De toute façon, on est dans un secteur qui va t’exposer de plus en plus médiatiquement. Dans la presse, sur les réseaux sociaux, dans les sujets de conversation, tu seras jugé très souvent...
Au début, c’est compliqué parce que tu n’es pas habitué. Surtout quand tu ne fais pas l’unanimité, les gens te jugent très durement sur tes premiers matchs. C’était très difficile pour moi. Je me rappelle de la DreamHack Winter : c’est mon premier événement international en Lan. Je ne fais pas une bonne perf’ parce que je suis stressé. C’est notre première apparition officielle, beaucoup de gens pensent que je n’ai pas ma place… Donc je ne fais vraiment pas un bon match et je me fais un peu démonter au niveau des critiques. Et c’est là qu’intervient ce rôle de grand frère qui est génial chez Risze. Il est venu me rassurer et m’a dit : « Ne t’inquiète pas. Ne fais pas attention à ces commentaires-là. De toute manière ces gens-là sont peut-être jaloux de toi ou de la position que tu as. Fais attention aux critiques qu’on te donne nous, c’est ça le plus important. » Et j’ai beaucoup appris de ça.
T’es-tu fixé des objectifs de durée dans l’esport ?

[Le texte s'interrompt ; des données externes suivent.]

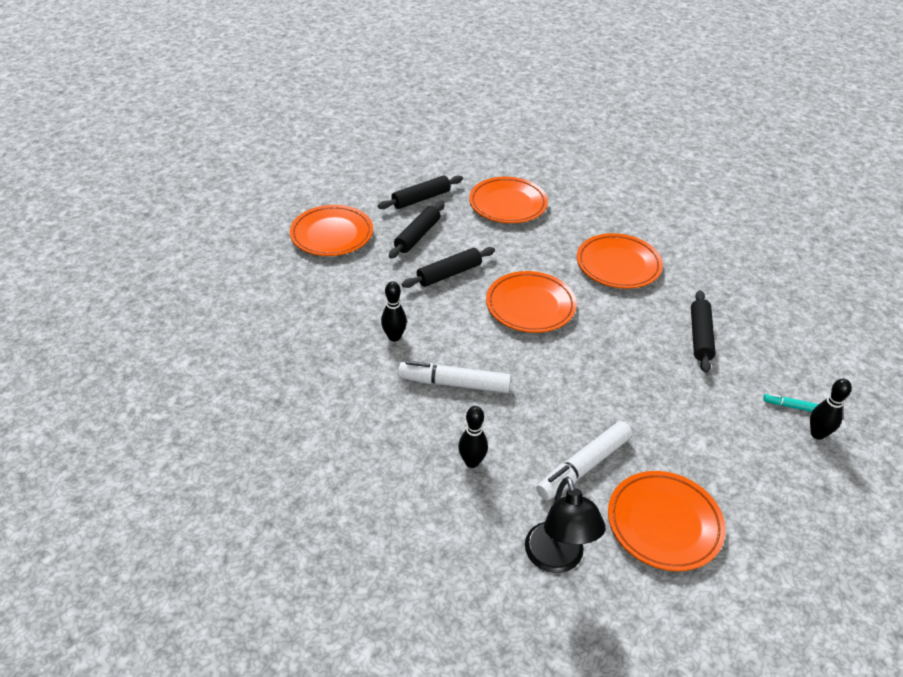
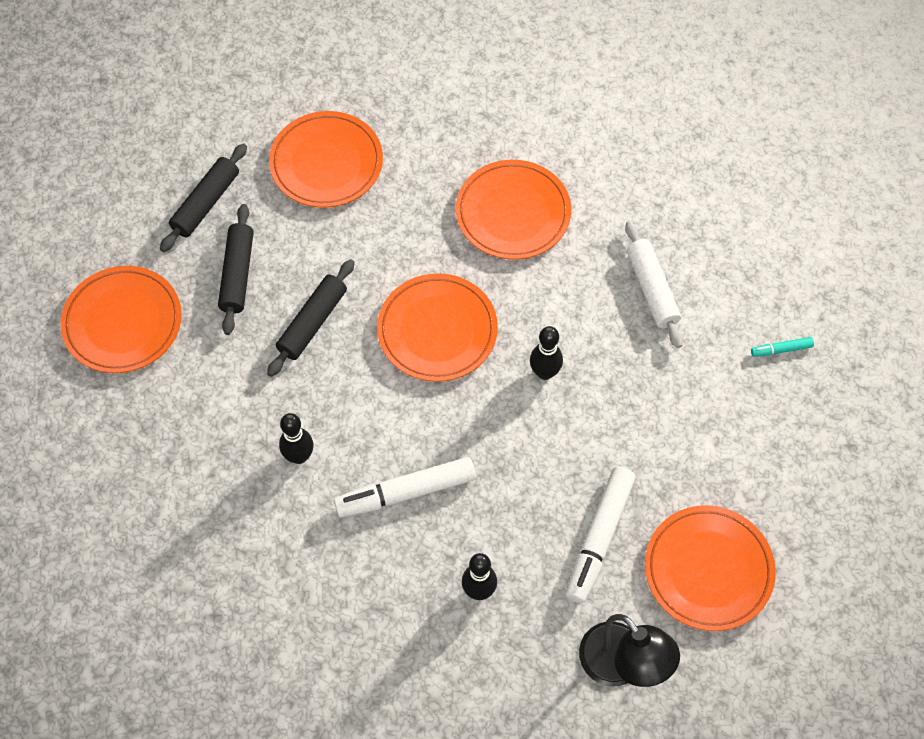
camera: 25 degrees left, 20 degrees up
(700, 336) = (652, 289): black rolling pin -> white rolling pin
(817, 434) = (821, 376): black bowling pin -> black bowling pin (544, 372)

Tant que je peux faire de ma passion mon métier, que ça me plait, je continuerais. Et après, tout dépend de quand le jeu s’arrêtera ou de quand je n’aurais plus le niveau ou d’opportunités. Dans ce cas-là est-ce que j’essaie de rebondir dans le milieu de l’esport grâce à mes contacts et tout ce que j’ai fait avant dans mes études ? Ou est-ce que je reprends des études que j’ai mises en pause, pour avoir un diplôme ? Cette décision viendra le moment venu. Sur une échelle de temps, c’est impossible à prévoir.